Our wanderer Nicola must have read my mind as she travels through the different destinations and their wedding traditions this week. What do they do in India? Who wears kilts? Tell us Nicola!
Weekends in the summer are wedding primetime.
In July, I attended a wedding where one of the girls at my table said she has been to 8 weddings this summer. And yesterday? Well my hairdresser said she was attending a wedding this weekend.
Of course, people flock to Bermuda in the summer for weddings – overseas family, destination weddings or honeymoons. As summer in Canada is “limited edition” (short & sweet), you have to act fast or else more than just the cake will be frosted… unless you want your special day to be extra “white”!
In the southern hemisphere, December/January is wedding season – summertime and Christmas holidays. My South African cousins were both married in December, but sadly the dates fell around my undergraduate exams… twice!
In fact, as a testament to how spread-out my family is, my other cousins live in Australia and 2 out of 3 are now married. While they held their weddings in April/May (autumn time), my exams and commitments STILL kept me from celebrating with them. At this rate, I shall miss my own wedding…
And in India? On the first night of our 4-week stay with an Indian host family, my roommate and I were bombarded with our host parents’ wedding albums… all four! Their photos were spectacular, capturing the colours, the traditions and joyful celebrations that were a part of their wedding ceremony – although our lack of Hindi/English communication left an air of mystery as well.
We later learned that the married women in our village wore a red powder along their hair parting.
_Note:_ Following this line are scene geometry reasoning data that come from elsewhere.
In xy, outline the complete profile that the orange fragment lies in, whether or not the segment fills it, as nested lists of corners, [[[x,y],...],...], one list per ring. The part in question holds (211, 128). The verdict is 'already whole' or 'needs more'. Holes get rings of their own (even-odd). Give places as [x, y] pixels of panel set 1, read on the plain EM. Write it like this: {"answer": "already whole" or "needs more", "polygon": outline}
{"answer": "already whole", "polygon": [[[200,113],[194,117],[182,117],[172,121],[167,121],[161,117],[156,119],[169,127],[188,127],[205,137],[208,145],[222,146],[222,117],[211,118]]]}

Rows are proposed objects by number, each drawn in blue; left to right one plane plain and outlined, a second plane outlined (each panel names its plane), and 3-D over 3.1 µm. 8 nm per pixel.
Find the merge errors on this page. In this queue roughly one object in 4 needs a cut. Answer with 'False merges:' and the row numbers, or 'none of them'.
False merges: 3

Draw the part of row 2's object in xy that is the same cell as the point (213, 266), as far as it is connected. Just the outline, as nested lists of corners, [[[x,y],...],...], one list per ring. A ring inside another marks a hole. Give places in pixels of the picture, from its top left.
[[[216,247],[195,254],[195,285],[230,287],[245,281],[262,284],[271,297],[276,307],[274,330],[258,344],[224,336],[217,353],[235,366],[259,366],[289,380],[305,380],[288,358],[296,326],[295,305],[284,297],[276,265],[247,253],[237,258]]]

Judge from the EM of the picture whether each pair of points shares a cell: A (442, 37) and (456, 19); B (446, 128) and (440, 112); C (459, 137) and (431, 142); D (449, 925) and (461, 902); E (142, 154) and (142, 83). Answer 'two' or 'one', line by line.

This is Sindoor, a mixture of dried turmeric and lime, which indicates that they are married. Widows will no longer wear the Sindoor, but they may still wear bindis. A bindi, the traditional dot on a woman’s forehead, is worn by married women in India, but may also be worn by unmarried girls and children. The specific meaning of why someone sports a bindi depends on the occasion, the colour and the shape.
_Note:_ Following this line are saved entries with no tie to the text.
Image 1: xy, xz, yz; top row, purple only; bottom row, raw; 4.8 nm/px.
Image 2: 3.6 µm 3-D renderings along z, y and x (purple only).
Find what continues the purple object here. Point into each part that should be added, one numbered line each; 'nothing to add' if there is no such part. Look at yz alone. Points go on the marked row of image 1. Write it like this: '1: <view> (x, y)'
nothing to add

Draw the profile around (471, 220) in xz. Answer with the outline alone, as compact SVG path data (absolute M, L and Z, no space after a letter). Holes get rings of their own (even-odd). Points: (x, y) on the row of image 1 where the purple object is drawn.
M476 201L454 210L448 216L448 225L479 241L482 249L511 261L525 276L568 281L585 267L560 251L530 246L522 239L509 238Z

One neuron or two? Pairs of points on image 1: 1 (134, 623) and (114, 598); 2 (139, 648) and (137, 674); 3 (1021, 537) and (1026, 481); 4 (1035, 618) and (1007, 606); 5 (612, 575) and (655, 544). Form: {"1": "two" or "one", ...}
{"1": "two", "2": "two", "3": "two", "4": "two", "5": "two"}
The two weddings I have attended in my university town were for friends that I met while studying, but in both instances we met on exchange in France – one during a semester in Paris, and the other over a year abroad in the French Alps. French is the language of love, after all, and the romantic charm of both the City of Lights and the quaint Alpine towns is incontrovertible. [That is, at least, because neither couple has had the chance to visit Greece… yet!]
Everyone does their wedding in a unique way, and if there is Scottish lineage in your family, you may find yourself surrounding by kilt-clad men. Who take great pride and joy in swishing their pleats and posing for photos. Chances are that if you are brave enough to sport a kilt… you won’t mind basking in the glory!
Hmm… what a great segue for next weekend’s topic, the kilt [Hint – that is my father on the far left all kilted up… this was neither his first nor last kilt trip!].